Sometimes we will find that the quality or qualities we are subconsciously seeking in our friend are the exact ones which he is seeking in us. Then a bond can be quickly established by uniting in search--and each sharing with the other every tiny bit of help he has received as we go along. The sharing might be done knowingly, then again it might be, as has already been mentioned, wholly unconscious of any effort or understanding by the two. It will be shared, transferred to each other, in any number of ways. Perhaps the two foremost of these are conversation and example.

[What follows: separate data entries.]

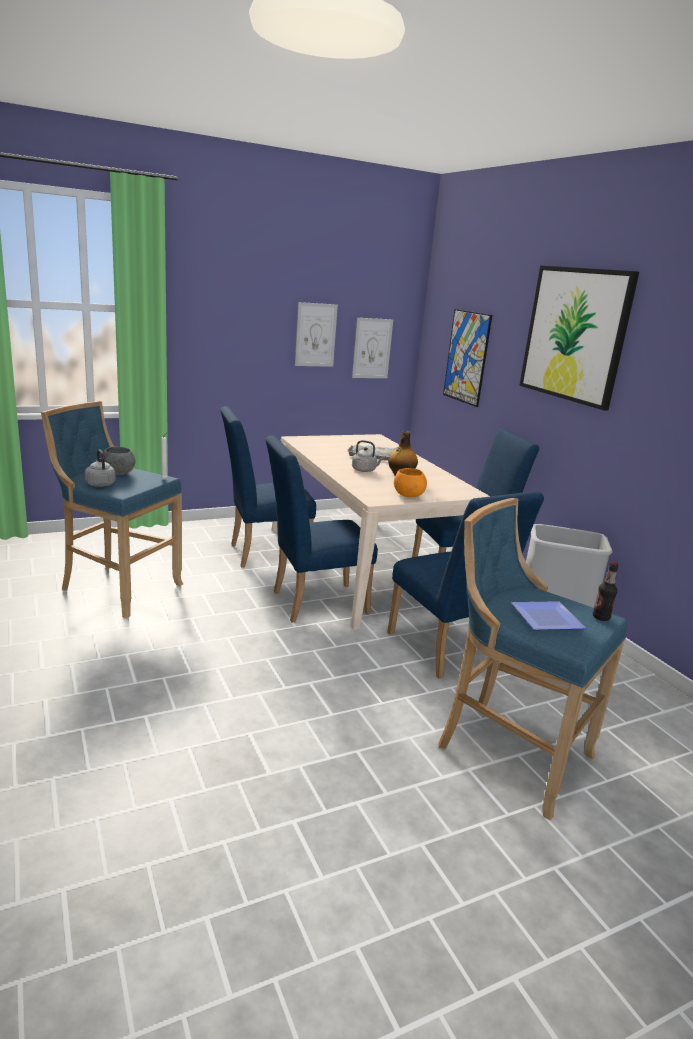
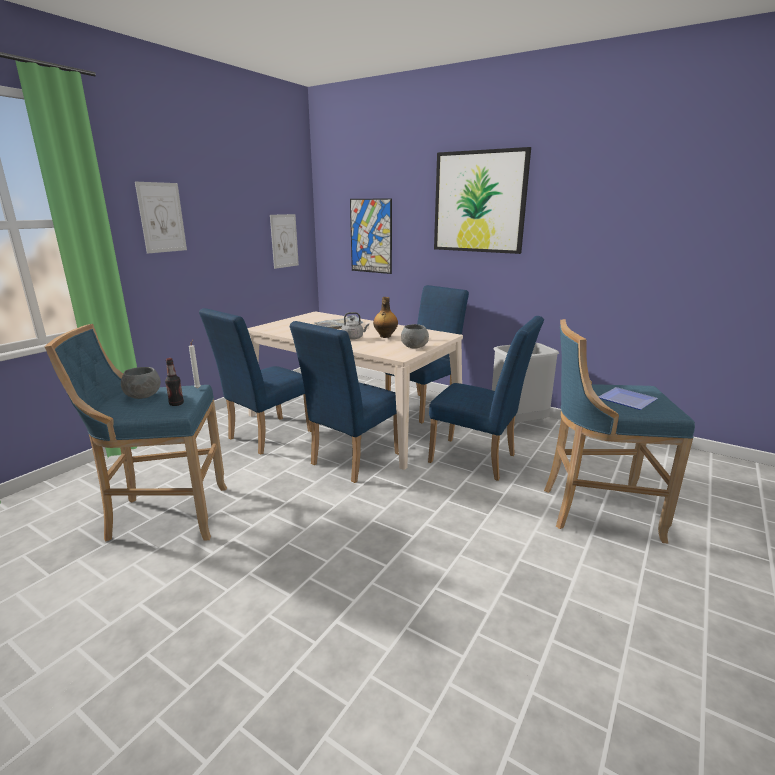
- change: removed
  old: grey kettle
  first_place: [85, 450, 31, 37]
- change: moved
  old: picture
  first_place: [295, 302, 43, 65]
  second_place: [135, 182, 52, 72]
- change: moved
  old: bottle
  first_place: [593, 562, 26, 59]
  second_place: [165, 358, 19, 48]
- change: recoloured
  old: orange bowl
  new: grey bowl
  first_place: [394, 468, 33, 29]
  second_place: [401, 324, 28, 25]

Have you known the wonderful attunement of spending long hours talking alone with a friend? We open our hearts, our worlds--give the contents to each other's keeping, knowing that forever we will keep each other's trust.
Oftentimes mothers say to their grown daughters, who at fifteen had been very very much in "love" with some Johnny Jones, "Do you remember Johnny? Aren't you glad that you didn't marry him? Do you know now what you ever saw in him?" These daughters, who at fifteen might have been planning to elope with Johnny on his bicycle, might well answer, "Indeed I remember Johnny. And I know now what I saw in him--all of the qualities which I now wouldn't want in the young man I choose to become my husband! I've learned!" Yes, every friendship, no matter how long ago it was or how recent, how long it lasted, or how sadly it ended, has had its value in shaping our lives, determining our futures. We are a composite of all of our friends in the past.
If friendships drift off slowly without apparent cause or reason, and we see them fading away, let us say to ourselves that God had given us to each other in the first place that we might transfer to each other some of the divine spark which is ours to give, and that now we must share that which we gained with new friends.
Sometimes after two close friends have parted and have met again a new spark awakens and they become closer, dearer friends than they had been before. Each has gone his separate way, had new vitalizing experiences, learned new things, advanced, grown, developed, evolved--and each is ready to share again with the other. These are the lasting friendships, the eternal ones--for when each knows of the love and loyalty of the other, when each knows the relationship is strong enough to go unmet and still retain its original essence--ah, that is indeed blessed by God.
But if we two, who have been friends, part, and meet again, finding we have naught but a nod--and inside us a quick recollection of what used-to-be--let us not be sad. Let us thank God that we have had this friendship, and pass on to share a kindlier heart, a deeper understanding, and a more Cosmic beauty and inspiration with the new friends He bids us.